▶ [WHAT TO WORK ON]
Output the entries below exactly, from the first line to the line holding "Log sensitive information", both included.

▶ [SUPPLIED MATERIAL]
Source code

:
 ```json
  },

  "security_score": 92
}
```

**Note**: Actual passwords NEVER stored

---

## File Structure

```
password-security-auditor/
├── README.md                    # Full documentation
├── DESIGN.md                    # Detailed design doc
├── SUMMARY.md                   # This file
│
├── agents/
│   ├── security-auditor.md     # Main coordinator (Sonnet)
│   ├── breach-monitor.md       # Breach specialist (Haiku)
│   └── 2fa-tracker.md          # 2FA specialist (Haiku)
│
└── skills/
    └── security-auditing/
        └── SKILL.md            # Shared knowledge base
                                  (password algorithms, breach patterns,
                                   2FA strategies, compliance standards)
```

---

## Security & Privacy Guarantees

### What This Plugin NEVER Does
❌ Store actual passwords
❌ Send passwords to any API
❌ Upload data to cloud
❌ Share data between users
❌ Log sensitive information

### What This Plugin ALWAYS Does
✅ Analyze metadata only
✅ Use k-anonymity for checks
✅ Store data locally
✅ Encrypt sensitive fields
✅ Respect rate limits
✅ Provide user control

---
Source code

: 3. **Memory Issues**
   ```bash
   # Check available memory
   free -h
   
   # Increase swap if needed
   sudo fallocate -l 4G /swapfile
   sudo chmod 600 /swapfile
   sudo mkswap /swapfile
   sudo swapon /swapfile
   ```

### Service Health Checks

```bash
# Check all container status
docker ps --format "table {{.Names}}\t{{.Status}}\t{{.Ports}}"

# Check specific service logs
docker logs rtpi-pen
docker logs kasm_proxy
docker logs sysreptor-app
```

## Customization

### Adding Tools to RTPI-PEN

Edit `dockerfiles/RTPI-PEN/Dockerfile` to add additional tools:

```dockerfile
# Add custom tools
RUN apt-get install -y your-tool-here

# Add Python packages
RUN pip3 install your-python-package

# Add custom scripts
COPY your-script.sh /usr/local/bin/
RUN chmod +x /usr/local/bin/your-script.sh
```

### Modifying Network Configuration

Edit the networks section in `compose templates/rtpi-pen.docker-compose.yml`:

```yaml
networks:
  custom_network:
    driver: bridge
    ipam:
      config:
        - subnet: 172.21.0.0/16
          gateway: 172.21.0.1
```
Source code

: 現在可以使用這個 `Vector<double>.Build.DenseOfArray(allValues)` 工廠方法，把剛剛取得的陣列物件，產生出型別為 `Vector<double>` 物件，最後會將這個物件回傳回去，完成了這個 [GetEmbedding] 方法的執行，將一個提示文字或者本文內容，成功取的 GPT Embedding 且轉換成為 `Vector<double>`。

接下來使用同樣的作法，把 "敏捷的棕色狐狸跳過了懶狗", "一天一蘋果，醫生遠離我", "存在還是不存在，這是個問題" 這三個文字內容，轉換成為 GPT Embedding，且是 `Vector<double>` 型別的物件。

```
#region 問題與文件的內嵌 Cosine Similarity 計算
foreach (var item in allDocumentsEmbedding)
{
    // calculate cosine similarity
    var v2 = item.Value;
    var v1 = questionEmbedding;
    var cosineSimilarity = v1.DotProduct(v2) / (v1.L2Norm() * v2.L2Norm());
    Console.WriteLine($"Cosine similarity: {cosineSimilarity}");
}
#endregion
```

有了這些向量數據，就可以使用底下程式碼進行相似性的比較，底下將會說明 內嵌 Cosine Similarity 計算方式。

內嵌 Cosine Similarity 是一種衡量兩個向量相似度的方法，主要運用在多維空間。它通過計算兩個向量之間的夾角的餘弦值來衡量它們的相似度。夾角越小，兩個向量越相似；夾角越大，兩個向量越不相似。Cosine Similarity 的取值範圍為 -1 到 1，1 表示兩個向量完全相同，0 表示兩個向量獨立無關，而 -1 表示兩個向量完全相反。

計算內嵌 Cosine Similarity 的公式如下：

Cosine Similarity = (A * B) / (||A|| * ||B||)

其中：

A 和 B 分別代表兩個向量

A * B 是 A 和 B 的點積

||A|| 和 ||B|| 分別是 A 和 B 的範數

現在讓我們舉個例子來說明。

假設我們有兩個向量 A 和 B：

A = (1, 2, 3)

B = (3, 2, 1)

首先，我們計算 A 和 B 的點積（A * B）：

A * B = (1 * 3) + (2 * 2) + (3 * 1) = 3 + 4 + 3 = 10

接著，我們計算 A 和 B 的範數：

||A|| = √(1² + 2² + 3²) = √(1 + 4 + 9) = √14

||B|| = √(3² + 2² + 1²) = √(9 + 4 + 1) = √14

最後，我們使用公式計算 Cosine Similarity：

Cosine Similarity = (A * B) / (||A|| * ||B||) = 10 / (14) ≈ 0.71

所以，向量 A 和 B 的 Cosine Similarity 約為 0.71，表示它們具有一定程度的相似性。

▶ [WRITTEN ANSWER]
Source code

:
 ```json
  },

  "security_score": 92
}
```

**Note**: Actual passwords NEVER stored

---

## File Structure

```
password-security-auditor/
├── README.md                    # Full documentation
├── DESIGN.md                    # Detailed design doc
├── SUMMARY.md                   # This file
│
├── agents/
│   ├── security-auditor.md     # Main coordinator (Sonnet)
│   ├── breach-monitor.md       # Breach specialist (Haiku)
│   └── 2fa-tracker.md          # 2FA specialist (Haiku)
│
└── skills/
    └── security-auditing/
        └── SKILL.md            # Shared knowledge base
                                  (password algorithms, breach patterns,
                                   2FA strategies, compliance standards)
```

---

## Security & Privacy Guarantees

### What This Plugin NEVER Does
❌ Store actual passwords
❌ Send passwords to any API
❌ Upload data to cloud
❌ Share data between users
❌ Log sensitive information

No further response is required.